If a person has some interesting Github activity (that they can back up) I would certainly discuss it with them. If I'm hiring for a Django developer and the candidate has contributed to the Django core or a related library, that would be a strong signal - but it should not be a requirement. A strong candidate is typically a mixture of good work history, side projects, hobbies and interests, personality and other things that indicate they would be a good fit for your team. How much and in what way depends on the job and the person. Maybe the startup company needs a person who does lots of side projects, builds stuff on their own etc because you need self-starters that don't require lots of hand holding and are ready to take the initiative to learn. On the other hand your 1000-strong engineering subdivision at big corp needs more heads-down 9-5ers who just produce reliable output. Maybe the things you ask a junior dev out of college are different to what you would ask a mid-career developer. There's no one size fits all approach that people seem to be looking for.

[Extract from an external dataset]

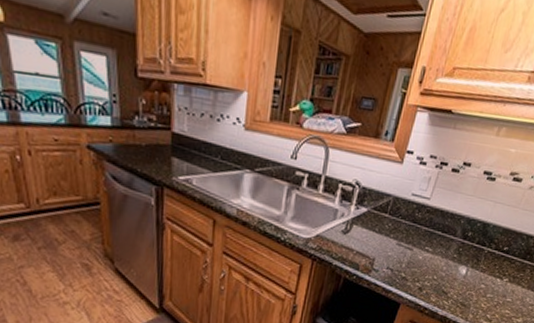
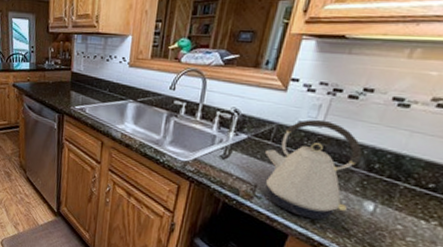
kettle: none [383,191,460,287] -> present [265,119,363,220]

Sure, that's why I said "if" - if they don't have a public presence then give them a test.
But frankly I don't really buy that excuse. Those people have time for multiple coding tests but they don't have time for a (small) public project? Ehhh. Not convinced. If you can get away with no portfolio to begin with then you're not going to be inclined to accept coding assignments.
Not everyone has the inclination or time to code outside of work. Many of these people are still very competent developers.